What to work on :: From the first line to the last, print the data exactly as written.

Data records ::
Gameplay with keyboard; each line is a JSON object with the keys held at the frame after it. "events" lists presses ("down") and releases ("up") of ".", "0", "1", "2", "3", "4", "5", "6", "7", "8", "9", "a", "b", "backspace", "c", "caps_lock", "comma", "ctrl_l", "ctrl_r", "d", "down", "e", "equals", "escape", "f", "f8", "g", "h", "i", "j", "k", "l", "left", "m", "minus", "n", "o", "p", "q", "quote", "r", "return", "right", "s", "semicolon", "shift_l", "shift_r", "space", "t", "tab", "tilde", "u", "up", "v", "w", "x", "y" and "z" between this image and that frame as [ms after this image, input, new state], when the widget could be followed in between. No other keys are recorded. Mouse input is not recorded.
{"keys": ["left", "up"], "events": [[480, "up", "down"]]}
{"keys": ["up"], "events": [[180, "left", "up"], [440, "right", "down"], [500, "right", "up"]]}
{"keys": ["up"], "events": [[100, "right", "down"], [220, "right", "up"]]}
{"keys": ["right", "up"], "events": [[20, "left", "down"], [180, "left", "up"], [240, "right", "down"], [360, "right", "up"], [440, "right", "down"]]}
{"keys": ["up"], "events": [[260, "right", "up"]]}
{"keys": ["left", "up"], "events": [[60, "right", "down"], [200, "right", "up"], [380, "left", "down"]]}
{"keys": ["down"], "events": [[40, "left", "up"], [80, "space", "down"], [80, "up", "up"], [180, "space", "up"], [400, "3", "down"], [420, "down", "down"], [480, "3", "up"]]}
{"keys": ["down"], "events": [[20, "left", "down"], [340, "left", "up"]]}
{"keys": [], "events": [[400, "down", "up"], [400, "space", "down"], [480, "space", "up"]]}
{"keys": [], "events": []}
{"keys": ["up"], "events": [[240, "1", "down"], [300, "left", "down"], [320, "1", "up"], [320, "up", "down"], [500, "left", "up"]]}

Solution ::
Gameplay with keyboard; each line is a JSON object with the keys held at the frame after it. "events" lists presses ("down") and releases ("up") of ".", "0", "1", "2", "3", "4", "5", "6", "7", "8", "9", "a", "b", "backspace", "c", "caps_lock", "comma", "ctrl_l", "ctrl_r", "d", "down", "e", "equals", "escape", "f", "f8", "g", "h", "i", "j", "k", "l", "left", "m", "minus", "n", "o", "p", "q", "quote", "r", "return", "right", "s", "semicolon", "shift_l", "shift_r", "space", "t", "tab", "tilde", "u", "up", "v", "w", "x", "y" and "z" between this image and that frame as [ms after this image, input, new state], when the widget could be followed in between. No other keys are recorded. Mouse input is not recorded.
{"keys": ["left", "up"], "events": [[480, "up", "down"]]}
{"keys": ["up"], "events": [[180, "left", "up"], [440, "right", "down"], [500, "right", "up"]]}
{"keys": ["up"], "events": [[100, "right", "down"], [220, "right", "up"]]}
{"keys": ["right", "up"], "events": [[20, "left", "down"], [180, "left", "up"], [240, "right", "down"], [360, "right", "up"], [440, "right", "down"]]}
{"keys": ["up"], "events": [[260, "right", "up"]]}
{"keys": ["left", "up"], "events": [[60, "right", "down"], [200, "right", "up"], [380, "left", "down"]]}
{"keys": ["down"], "events": [[40, "left", "up"], [80, "space", "down"], [80, "up", "up"], [180, "space", "up"], [400, "3", "down"], [420, "down", "down"], [480, "3", "up"]]}
{"keys": ["down"], "events": [[20, "left", "down"], [340, "left", "up"]]}
{"keys": [], "events": [[400, "down", "up"], [400, "space", "down"], [480, "space", "up"]]}
{"keys": [], "events": []}
{"keys": ["up"], "events": [[240, "1", "down"], [300, "left", "down"], [320, "1", "up"], [320, "up", "down"], [500, "left", "up"]]}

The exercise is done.